Work request ▸ Repeat the records below exactly, from the first line through the line containing "time axis of", and leave out any pictures.

Start of Block

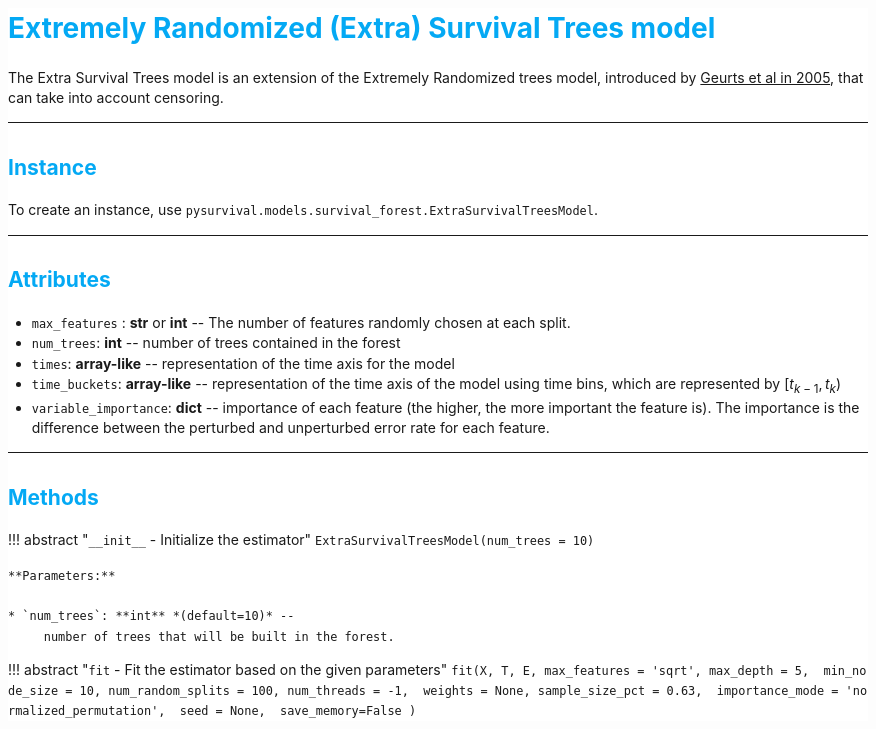 
<style>
  h1, h2, h3 { color: #04A9F4; }
</style>

# Extremely Randomized (Extra) Survival Trees model

The Extra Survival Trees model is an extension of the Extremely Randomized trees model, introduced by [Geurts et al in 2005](https://link.springer.com/content/pdf/10.1007/s10994-006-6226-1.pdf), that can take into account censoring. 

---

## Instance
To create an instance, use `pysurvival.models.survival_forest.ExtraSurvivalTreesModel`.

---

## Attributes


* `max_features` : **str** or **int** -- The number of features randomly chosen at each split.  
* `num_trees`: **int** -- number of trees contained in the forest
* `times`: **array-like** -- representation of the time axis for the model
* `time_buckets`: **array-like** -- representation of the time axis of the model using time bins, which are represented by $[ t_{k-1}, t_k )$
* `variable_importance`: **dict** -- importance of each feature (the higher, the more important the feature is). The importance is the difference between the perturbed and unperturbed error rate for each feature.

---

## Methods

!!! abstract "`__init__`  - Initialize the estimator"
    ```
    ExtraSurvivalTreesModel(num_trees = 10)
    ```
   
    **Parameters:**

    * `num_trees`: **int** *(default=10)* --
         number of trees that will be built in the forest.


!!! abstract "`fit`  - Fit the estimator based on the given parameters"
    ```
    fit(X, T, E, max_features = 'sqrt', max_depth = 5, 
        min_node_size = 10, num_random_splits = 100, num_threads = -1, 
        weights = None, sample_size_pct = 0.63, 
        importance_mode = 'normalized_permutation',  seed = None, 
        save_memory=False )
    ```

End of Block

Response for this exercise ▸
<style>
  h1, h2, h3 { color: #04A9F4; }
</style>

# Extremely Randomized (Extra) Survival Trees model

The Extra Survival Trees model is an extension of the Extremely Randomized trees model, introduced by [Geurts et al in 2005](https://link.springer.com/content/pdf/10.1007/s10994-006-6226-1.pdf), that can take into account censoring. 

---

## Instance
To create an instance, use `pysurvival.models.survival_forest.ExtraSurvivalTreesModel`.

---

## Attributes


* `max_features` : **str** or **int** -- The number of features randomly chosen at each split.  
* `num_trees`: **int** -- number of trees contained in the forest
* `times`: **array-like** -- representation of the time axis for the model
* `time_buckets`: **array-like** -- representation of the time axis of the model using time bins, which are represented by $[ t_{k-1}, t_k )$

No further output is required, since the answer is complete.